12. This report seeks to set out the issues comprehensively, to enable the Committee to comply with the Council resolution and authorise the release of the appropriate decision notice on the planning application.”
Officers recommended the following:
“The Assistant Director – Planning be authorised to issue the decision notice approving the planning application subject to the planning conditions as resolved by the Planning Committee on 14 November 2018 on signing of the amended S106 Agreement appended to this report.”
The Committee sat on 17 and 24 January 2020. Members rejected the officers’ recommendation (ten members voting to reject it, with two abstentions).
The reasons for refusal set out on the decision notice are as follows:
“1 The applicant has failed to demonstrate that the additional flights would not result in an increased detrimental effect from aircraft noise, contrary to Uttlesford Local Plan Policy ENV11 and the NPPF.
2 The application has failed to demonstrate that the additional flights would not result in a detrimental effect on air quality, specifically but not exclusively PM2.5 and ultrafine particulates contrary to Uttlesford Local Plan Policy ENV13 and paragraph 181 of the NPPF.
3 The additional emissions from increased international flights are incompatible with the Committee on Climate Change’s recommendation that emissions from all UK departing flights should be at or below 2005 levels in 2050. This is against the backdrop of the amendment to the Climate Change Act 2008 (2050 Target Amendment) to reduce the net UK carbon account for the year 2050 to net zero from the 1990 baseline. This is therefore contrary to the general accepted perceptions and understandings of the importance of climate change and the time within which it must be addressed. Therefore, it would be inappropriate to approve the application at a time whereby the Government has been unable to resolve its policy on international aviation climate emissions.

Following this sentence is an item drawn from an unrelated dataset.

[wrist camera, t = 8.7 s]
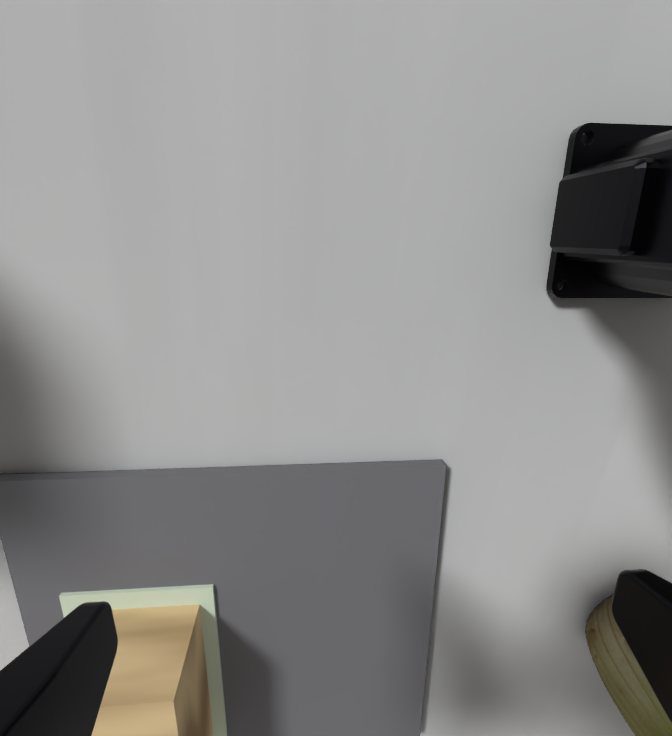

4 The application fails to provide the necessary infrastructure to support the application, or the necessary mitigation to address the detrimental impact of the proposal contrary to Uttlesford Local Plan Policies GEN6, GEN1, GEN7, ENV7, ENV11 and ENV13.”
If you are interested in the debate that led to these conclusions, you are out of luck: No webcast or sound recording of the 24 January session is apparently available. There is an apology on the council’s website:
“Unfortunately the broadcasting of today’s meeting failed. Officers worked throughout the day, in liaison with the supplier, to identify and rectify the problem without success.
It has now been established that the back-up local recording of the meeting also failed, meaning an audio recording of the meeting will not be available on the council’s website.
We sincerely apologise to those who had wanted to ‘listen in’ or ‘listen again’ to the meeting.”
From lack of sound to lack of soundness…
The inspectors examining Uttlesford’s local plan concluded in their 10 January 2020 post stage 1 hearings letter as follows:
“Unfortunately, despite the additional evidence that has been submitted during the examination and all that we have now read and heard in the examination, including the suggested main modifications to the plan (ED41) put forward by the Council, we have significant concerns in relation to the soundness of the plan. In particular, we are not persuaded that there is sufficient evidence to demonstrate that the Garden Communities, and thus the overall spatial strategy, have been justified. We therefore cannot conclude that these fundamental aspects of the plan are sound.”
But that, friends, is for another blog post.